As banks close many branches, we find people isolated and unable to get the assistance they need. We have also seen in other industries how unconscious bias can creep into machine learning so we have to be vigilant against this. At CarFinance 247, we do believe Open Banking based financial products and data will drive responsible lending and improved automation in the future – but again have to be vigilant to new types of fraud and be careful with the new level of data we can make decisions from. Ultimately, as the whole world becomes digital-first, we’ve got to bring the human element in where it’s needed, rather than eliminate it completely.
Can these challenges be aided by fintech?

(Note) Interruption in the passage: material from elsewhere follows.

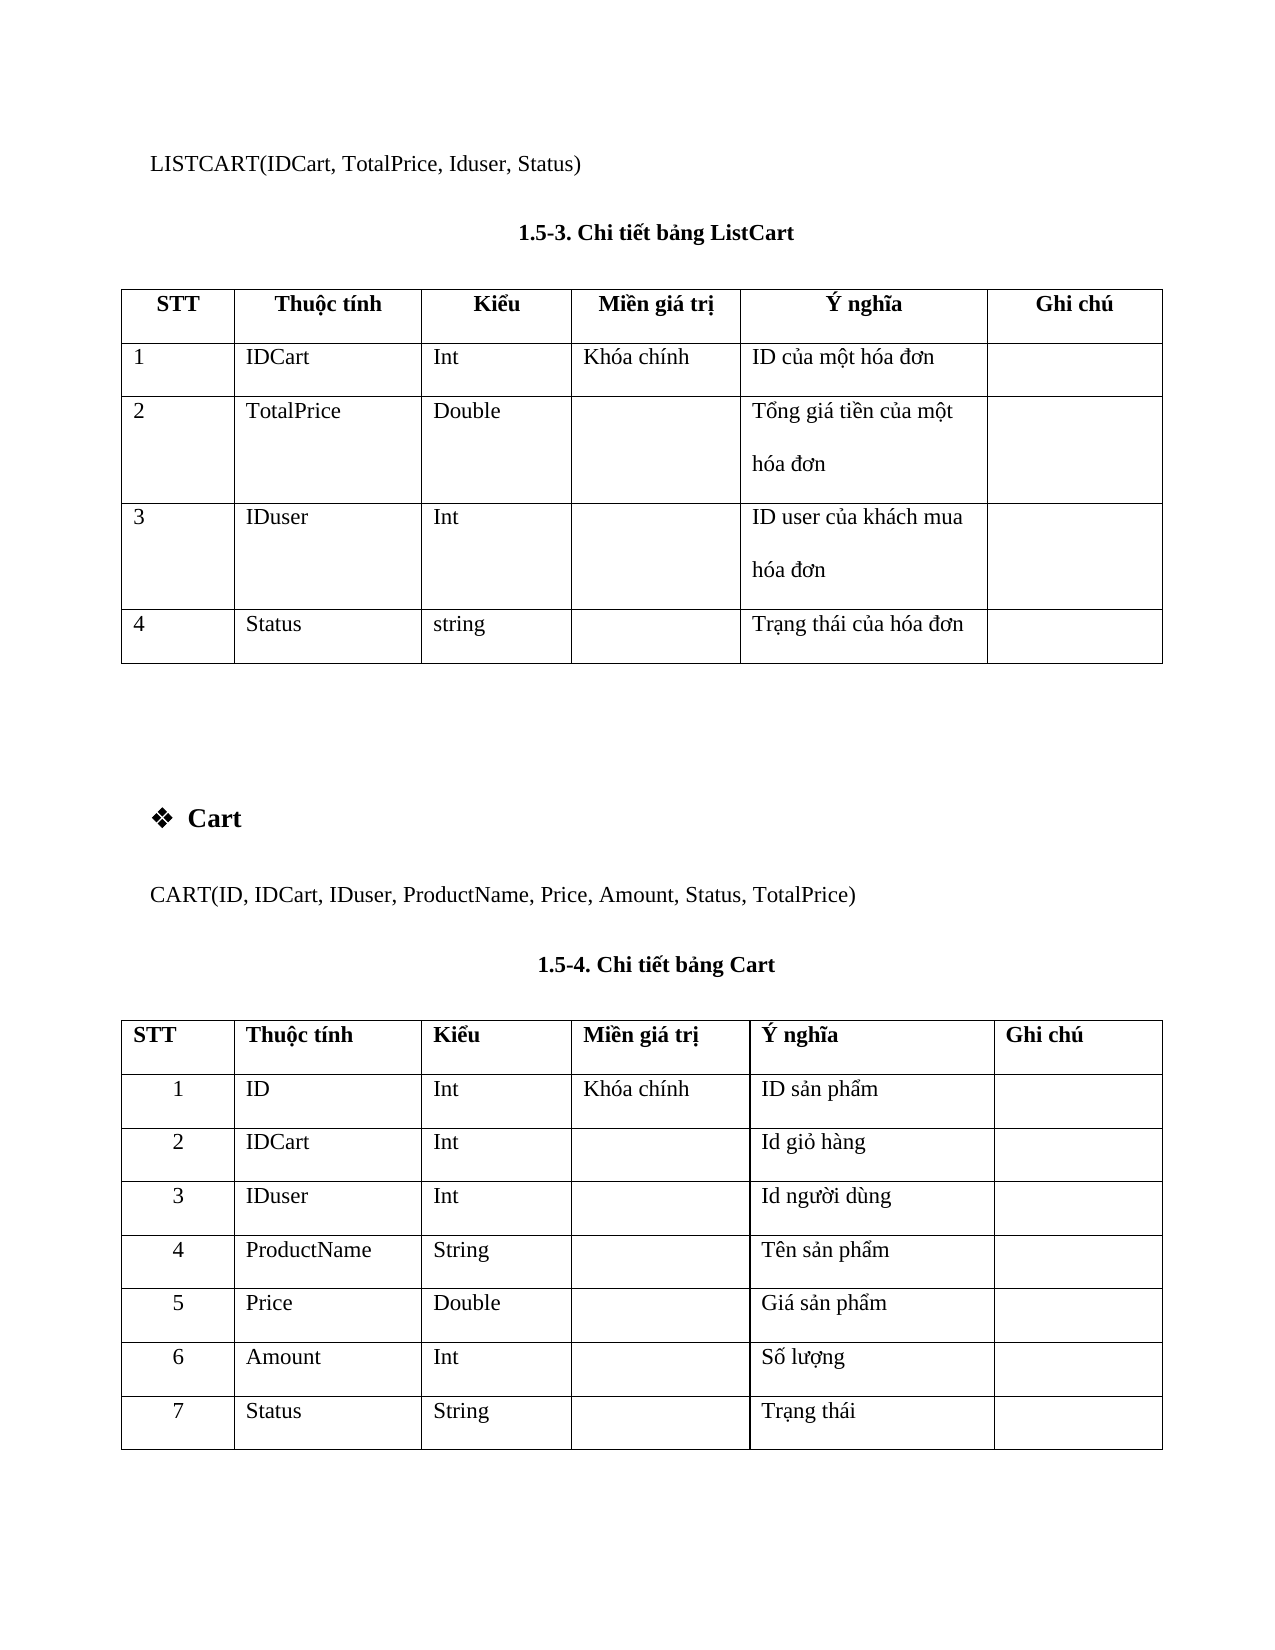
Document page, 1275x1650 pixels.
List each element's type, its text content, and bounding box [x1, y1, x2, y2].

In some ways, fintech is both the cause and cure of these challenges. While completely frictionless digital experiences that have people machine-classified and dealt with may appear beneficial, they can also make it too easy to get into ‘unconsidered debt’, or mean it’s hard for customers to understand why they are being treated in a certain manner. Algorithms can be easily optimised in many, for example, over responsibility, for profit or volume over quality. Fintech “tools” need to be used responsibly and appropriately – whether that be for Open Banking, machine learning, digitisation or automation; you cannot throw away years of industry experience in favour of an algorithm, you need to introduce things carefully.
Final thoughts…
Much of “fintech” is really just modern technology applied into a marketplace that previously was quite slow to adapt and consisted of legacy approaches to large scale enterprise technology – procurement-based IT over software development. We saw many years ago how the banking sector moved to an off-shore development model, losing a great amount of technology expertise in the process. You can see this moving back, and embracing the modern approaches as it returns. Much of this is aided by the commercial offerings of the large cloud providers who offer machine learning infrastructure as a service and the pioneers in areas, such as Open Banking.
Manchester has become a massive fintech hub in the UK. It is driving innovation and at CarFinance 247, we are proud to be a part of the community here. For us, technology and innovation is part of our core business. And, while we’ve spawned a whole host of similar business, our scale and passion to innovate is still driving this forward and setting new standards.